[Activity]
Which lines below hold the word "жизни"? Report each one.

(Saved data entries)

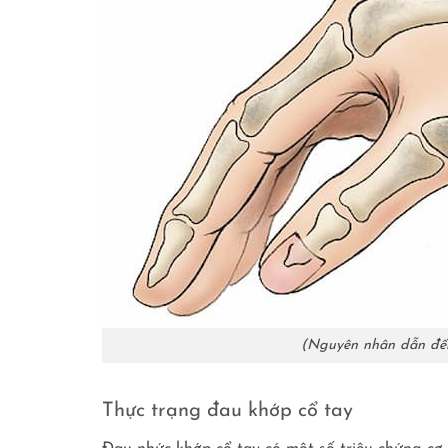
(Nguyên nhân dẫn đến
Thực trạng đau khớp cổ tay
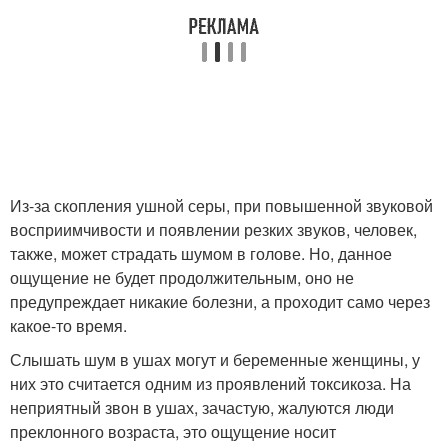
Из-за скопления ушной серы, при повышенной звуковой
восприимчивости и появлении резких звуков, человек,
также, может страдать шумом в голове. Но, данное
ощущение не будет продолжительным, оно не
предупреждает никакие болезни, а проходит само через
какое-то время.
Слышать шум в ушах могут и беременные женщины, у
них это считается одним из проявлений токсикоза. На
неприятный звон в ушах, зачастую, жалуются люди
преклонного возраста, это ощущение носит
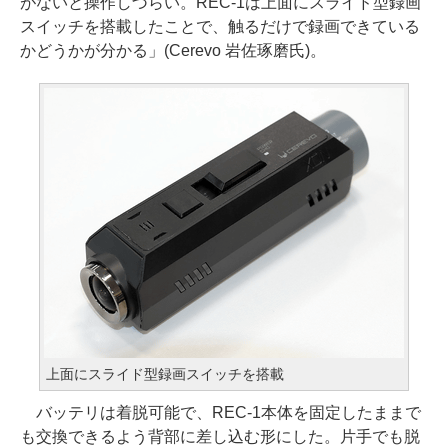
がないと操作しづらい。REC-1は上面にスライド型録画
スイッチを搭載したことで、触るだけで録画できている
かどうかが分かる」(Cerevo 岩佐琢磨氏)。
上面にスライド型録画スイッチを搭載
バッテリは着脱可能で、REC-1本体を固定したままで
も交換できるよう背部に差し込む形にした。片手でも脱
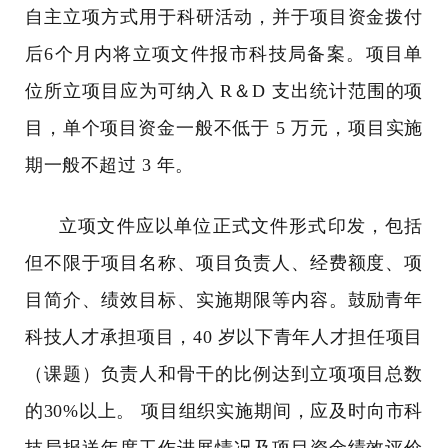
自主立项方式用于科研活动，并于项目资金拨付
后
6
个月内将立项文件报市科技局备案。项目单
位所立项目应为可纳入
R
＆
D
支出统计范围的项
目，单个项目资金一般不低于
5
万元，项目实施
期一般不超过
3
年。
立项文件应以单位正式文件形式印发，包括
但不限于项目名称、项目负责人、经费额度、项
目简介、绩效目标、实施期限等内容。鼓励青年
科技人才承担项目，
40
岁以下青年人才担任项目
（课题）负责人和骨干的比例达到立项项目总数
的
30%
以上。 项目组织实施期间，应及时向市科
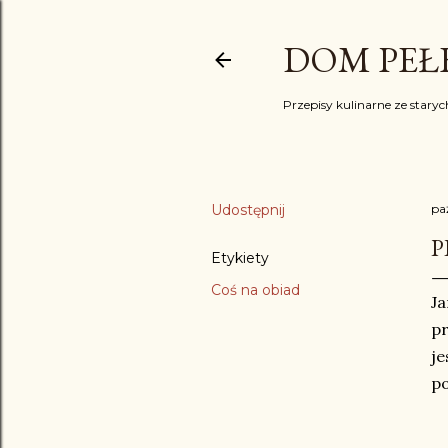
DOM PEŁE
Przepisy kulinarne ze starych
Udostępnij
pa
P
Etykiety
Coś na obiad
Ja
pr
je
p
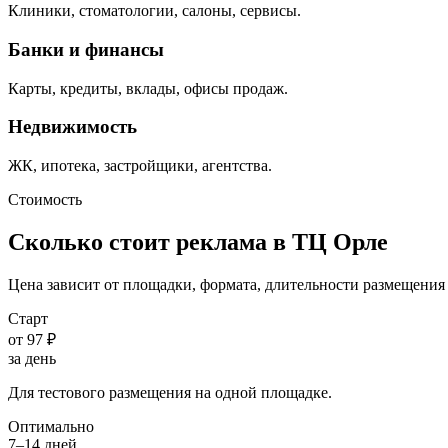
Клиники, стоматологии, салоны, сервисы.
Банки и финансы
Карты, кредиты, вклады, офисы продаж.
Недвижимость
ЖК, ипотека, застройщики, агентства.
Стоимость
Сколько стоит реклама в ТЦ
Орле
Цена зависит от площадки, формата, длительности размещения 
Старт
от 97 ₽
за день
Для тестового размещения на одной площадке.
Оптимально
7–14 дней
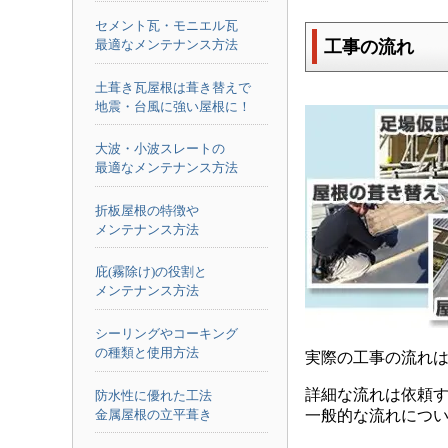
セメント瓦・モニエル瓦
工事の流れ
最適なメンテナンス方法
土葺き瓦屋根は葺き替えで
地震・台風に強い屋根に！
大波・小波スレートの
最適なメンテナンス方法
折板屋根の特徴や
メンテナンス方法
庇(霧除け)の役割と
メンテナンス方法
シーリングやコーキング
の種類と使用方法
実際の工事の流れ
詳細な流れは依頼
防水性に優れた工法
金属屋根の立平葺き
一般的な流れについ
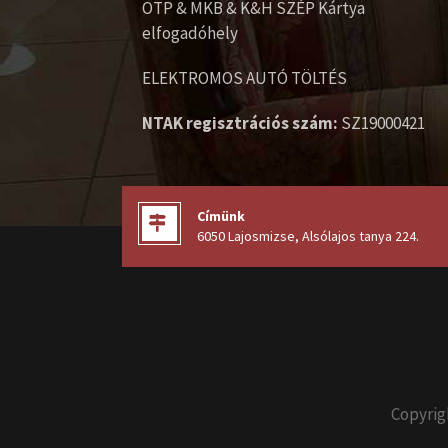
OTP & MKB & K&H SZÉP Kártya
elfogadóhely
ELEKTROMOS AUTÓ TÖLTÉS
NTAK regisztrációs szám:
SZ19000421
Címünk
6050 Lajosmizse, Alsólajos tanya 224
.
Copyrig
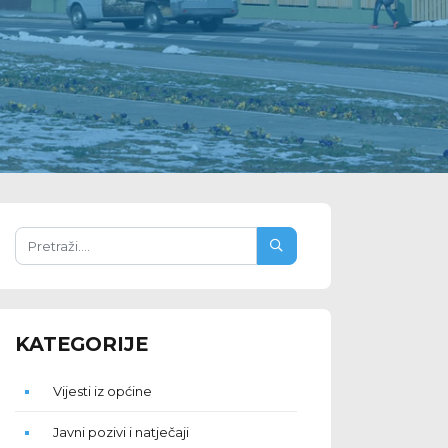
KATEGORIJE
Vijesti iz općine
Javni pozivi i natječaji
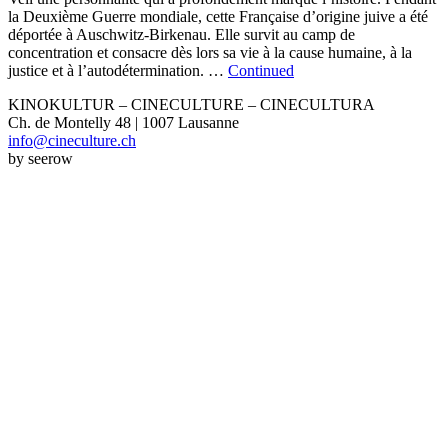
la Deuxième Guerre mondiale, cette Française d’origine juive a été
déportée à Auschwitz-Birkenau. Elle survit au camp de
concentration et consacre dès lors sa vie à la cause humaine, à la
justice et à l’autodétermination. …
Continued
KINOKULTUR – CINECULTURE – CINECULTURA
Ch. de Montelly 48 | 1007 Lausanne
info@cineculture.ch
by seerow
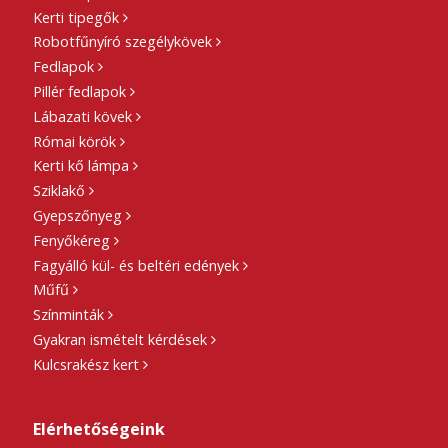
Kerti tipegők
Robotfűnyíró szegélykövek
Fedlapok
Pillér fedlapok
Lábazati kövek
Római körök
Kerti kő lámpa
Sziklakő
Gyepszőnyeg
Fenyőkéreg
Fagyálló kül- és beltéri edények
Műfű
Színminták
Gyakran ismételt kérdések
Kulcsrakész kert
Elérhetőségeink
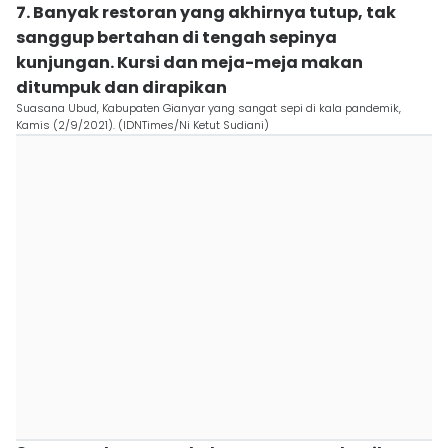
7. Banyak restoran yang akhirnya tutup, tak
sanggup bertahan di tengah sepinya
kunjungan. Kursi dan meja-meja makan
ditumpuk dan dirapikan
Suasana Ubud, Kabupaten Gianyar yang sangat sepi di kala pandemik,
Kamis (2/9/2021). (IDNTimes/Ni Ketut Sudiani)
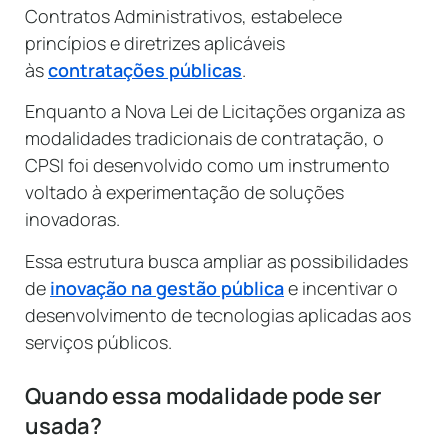
Contratos Administrativos, estabelece
princípios e diretrizes aplicáveis
às
contratações públicas
.
Enquanto a Nova Lei de Licitações organiza as
modalidades tradicionais de contratação, o
CPSI foi desenvolvido como um instrumento
voltado à experimentação de soluções
inovadoras.
Essa estrutura busca ampliar as possibilidades
de
inovação na gestão pública
e incentivar o
desenvolvimento de tecnologias aplicadas aos
serviços públicos.
Quando essa modalidade pode ser
usada?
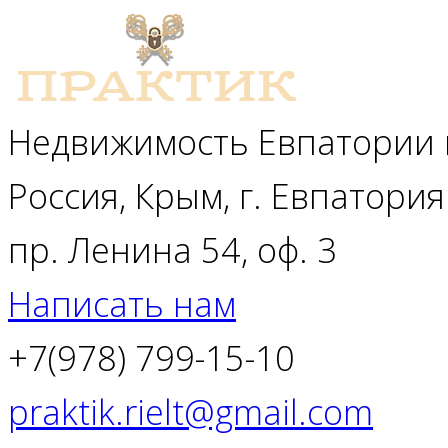
Недвижимость Евпатории 
Россия, Крым, г. Евпатория
пр. Ленина 54, оф. 3
Написать нам
+7(978) 799-15-10
praktik.rielt@gmail.com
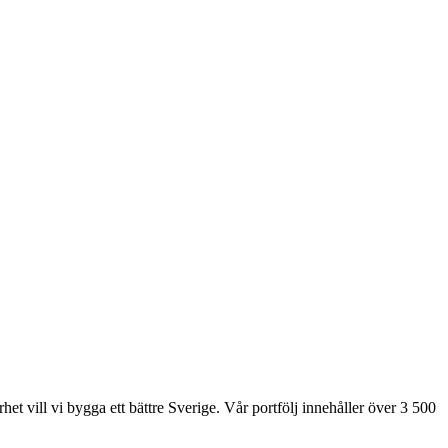
et vill vi bygga ett bättre Sverige. Vår portfölj innehåller över 3 500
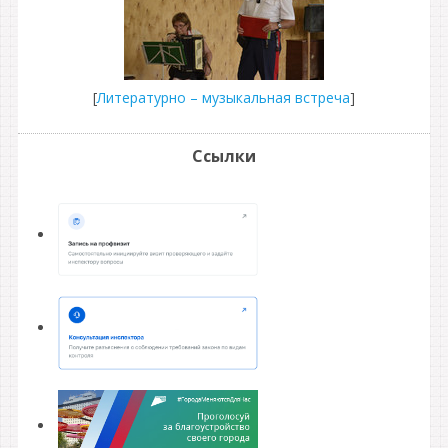
[
Литературно – музыкальная встреча
]
Ссылки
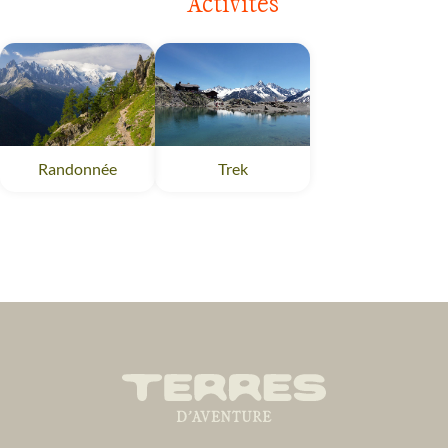
Activités
Randonnée
Trek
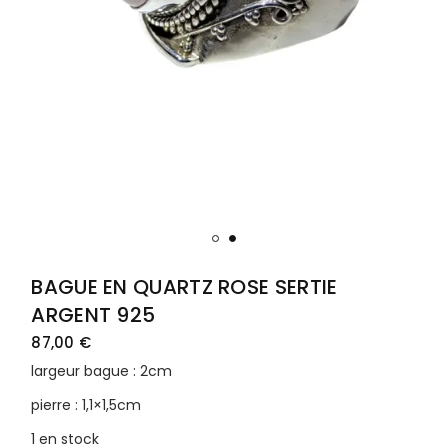
BAGUE EN QUARTZ ROSE SERTIE
ARGENT 925
87,00
€
largeur bague : 2cm
pierre : 1,1×1,5cm
1 en stock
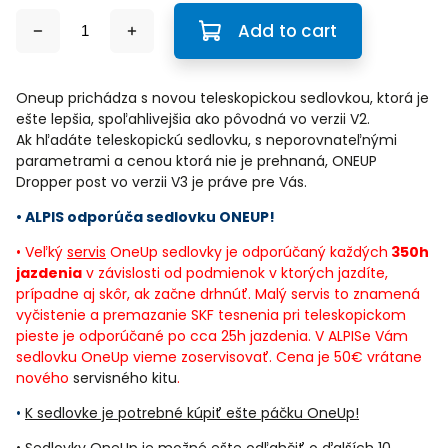
Add to cart
Oneup prichádza s novou teleskopickou sedlovkou, ktorá je
ešte lepšia, spoľahlivejšia ako pôvodná vo verzii V2.
Ak hľadáte teleskopickú sedlovku, s neporovnateľnými
parametrami a cenou ktorá nie je prehnaná, ONEUP
Dropper post vo verzii V3 je práve pre Vás.
• ALPIS odporúča sedlovku ONEUP!
• Veľký
servis
OneUp sedlovky je odporúčaný každých
350h
jazdenia
v závislosti od podmienok v ktorých jazdíte,
prípadne aj skôr, ak začne drhnúť. Malý servis to znamená
vyčistenie a premazanie SKF tesnenia pri teleskopickom
pieste je odporúčané po cca 25h jazdenia. V ALPISe Vám
sedlovku OneUp vieme zoservisovať. Cena je 50€ vrátane
nového
servisného kitu
.
•
K sedlovke je potrebné kúpiť ešte
páčku OneUp
!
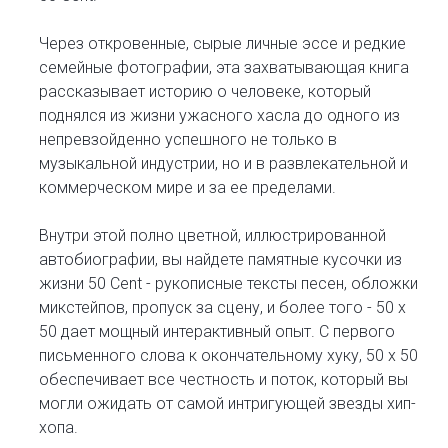
Через откровенные, сырые личные эссе и редкие
семейные фотографии, эта захватывающая книга
рассказывает историю о человеке, который
поднялся из жизни ужасного хасла до одного из
непревзойденно успешного не только в
музыкальной индустрии, но и в развлекательной и
коммерческом мире и за ее пределами.
Внутри этой полно цветной, иллюстрированной
автобиографии, вы найдете памятные кусочки из
жизни 50 Cent - рукописные тексты песен, обложки
микстейпов, пропуск за сцену, и более того - 50 х
50 дает мощный интерактивный опыт. С первого
письменного слова к окончательному хуку, 50 х 50
обеспечивает все честность и поток, который вы
могли ожидать от самой интригующей звезды хип-
хопа.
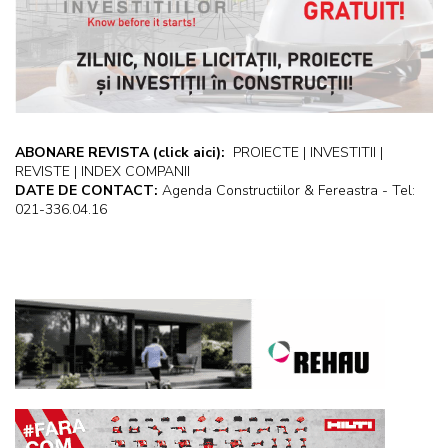
ABONARE REVISTA
(click aici):
PROIECTE | INVESTITII |
REVISTE | INDEX COMPANII
DATE DE CONTACT:
Agenda Constructiilor & Fereastra - Tel:
021-336.04.16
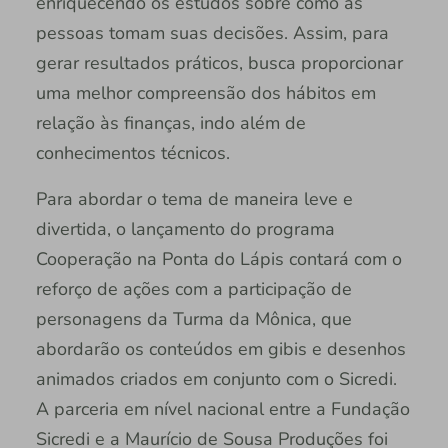
enriquecendo os estudos sobre como as
pessoas tomam suas decisões. Assim, para
gerar resultados práticos, busca proporcionar
uma melhor compreensão dos hábitos em
relação às finanças, indo além de
conhecimentos técnicos.
Para abordar o tema de maneira leve e
divertida, o lançamento do programa
Cooperação na Ponta do Lápis contará com o
reforço de ações com a participação de
personagens da Turma da Mônica, que
abordarão os conteúdos em gibis e desenhos
animados criados em conjunto com o Sicredi.
A parceria em nível nacional entre a Fundação
Sicredi e a Maurício de Sousa Produções foi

[Answer]
поднялся из жизни ужасного хасла до одного из
жизни 50 Cent - рукописные тексты песен, обложки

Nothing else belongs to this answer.